Girl Online

Urokliwa, lekka, przyjemna książka, wcale nie tylko dla nastolatek. Jeśli jeszcze nie mieliście okazji, poznajcie Zoe Sugg – błyskotliwą, ciekawską obserwatorkę świata.

2.jpg

Miałam niedawno okazję przysłuchiwać się rozmowie dwóch nastolatek. Jedna była obrażona na drugą, bo ta pierwsza nie chciała jej nieść rolek. Na dodatek nie polubiła jej profilu na Facebooku. Uśmiałam się serdecznie, chwilę później jednak przypomniałam sobie jak wielkie były moje problemy w czasach kiedy ja sama miałam kilkanaście lat. A wtedy nie było googla, Facebooka a Internet stawiał u nas dopiero pierwsze, nieporadne kroki. Doszłam do wniosku, że dzisiaj bardzo trudno jest być nastoletnią dziewczyną. Znacznie trudniej niż kiedyś.

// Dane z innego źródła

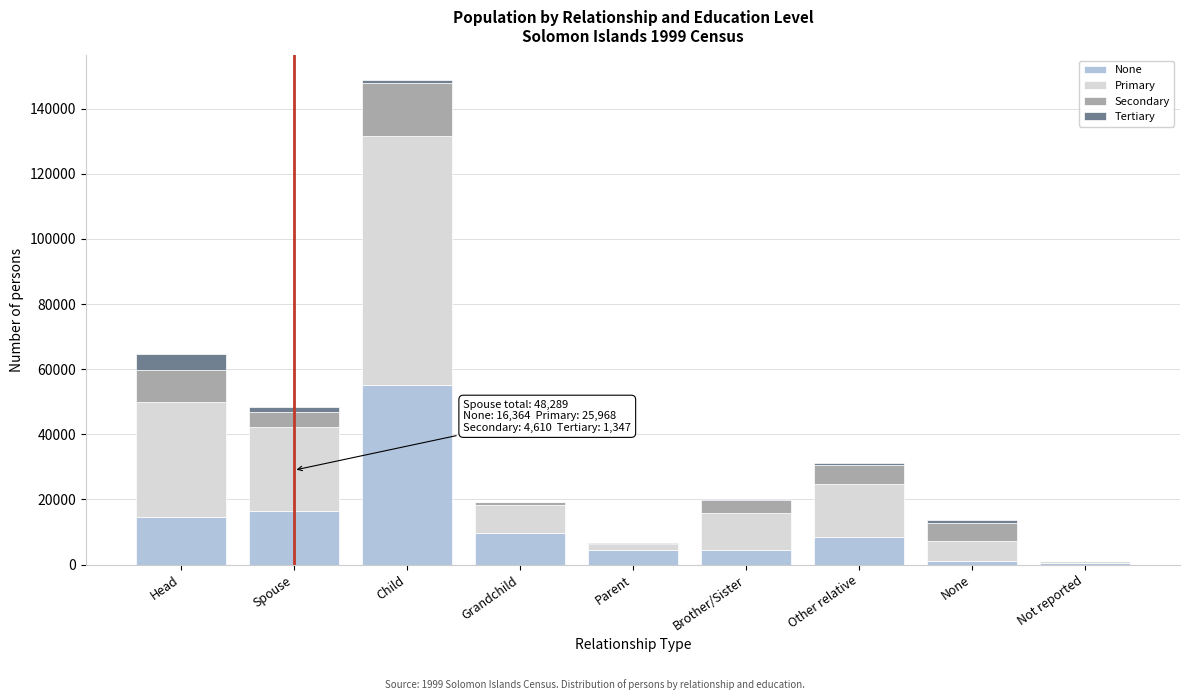

At which label is None closest to 27737?

Spouse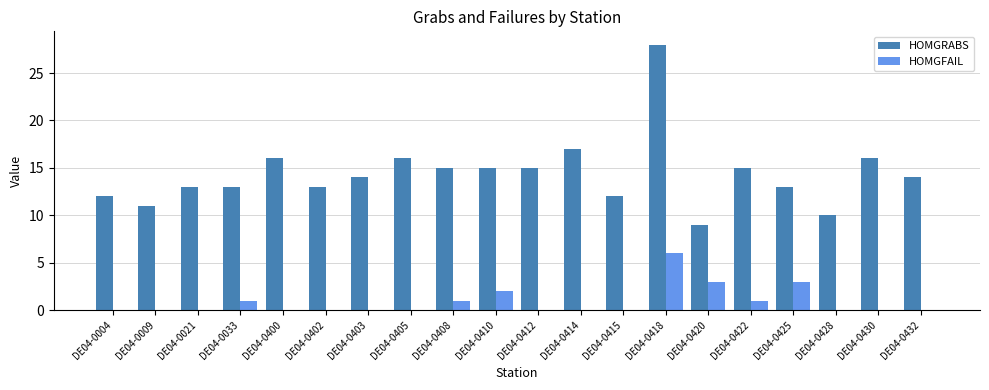

What is the sum of all HOMGFAIL values?

17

Jak dowiedziałam się z tej urokliwej książki, nastolatki mają dzisiaj sporo powodów do stresu. Przez cały czas muszą wyglądać idealnie, umieć pozować jak supermodelka żeby móc sobie strzelić selfie w stylizacji dnia. Później trzeba je wrzucić do Internetu, żeby mogli obejrzeć je wszyscy znajomi. Na dodatek trzeba radzić sobie ze znajomymi, rodzicami i szalejącymi hormonami. Szesnastoletnia Penny nie ma łatwo. Sposobem na odreagowanie problemów jest dla niej blog, w którym dzieli się radościami, smutkami i tym, o czym nie mówi nikomu innemu. Blog Girl Online szybko zjednuje sobie oddanych wielbicieli. W życiu codziennym wiedzie się jednak różnie. Po pewnej bardzo zawstydzającej wpadce, Penny z ulgą przyjmuje propozycję wyjazdu z rodzicami do Nowego Jorku. To właśnie tutaj poznaje Noah, tajemniczego chłopaka z gitarą. A potem nic nie jest już takie samo. Czy to właśnie prawdziwa miłość? A jeśli tak, to jak zniesie odległość, zazdrość i pewną skrzętnie skrywaną tajemnicę?

Smsy, Skype, Internet, Facebook, Twitter. To właśnie tutaj toczy się życie wielu młodych ludzi. To także tutaj zaistniała Zoe Sugg, popularna młoda blogerka, której wpisy śledzą miliony, nie tylko rówieśników. Powstanie tej książki było naturalną konsekwencją popularności dziewczyny. I bardzo dobrze, bo dzięki temu może ona dotrzeć do osób, które o niej nigdy nie słyszały. Chociaż całość jest lekką, miejscami schematyczną opowieścią, Zoe Slugg zaraża poczuciem humoru, optymizmem, emocjami. Dodatkowo ma bardzo lekkie pióro, co sprawia, że jej książka jest po prostu zaraźliwa. Wciąga od pierwszej strony i nie puszcza aż do samego końca, przyznaję mnie też, chociaż jestem pewnie bliżej wieku rodziców Zoe. I co z tego, że ten koniec można przewidzieć? Nie bez powodu sięgamy po takie książki. Chcemy chociaż na chwilę oderwać się od codzienności. To lekka, przyjemna lektura dla każdego, kto kiedykolwiek potrzebował kilku mile spędzonych chwil. Wychodzi mi więc, że chyba dla każdego?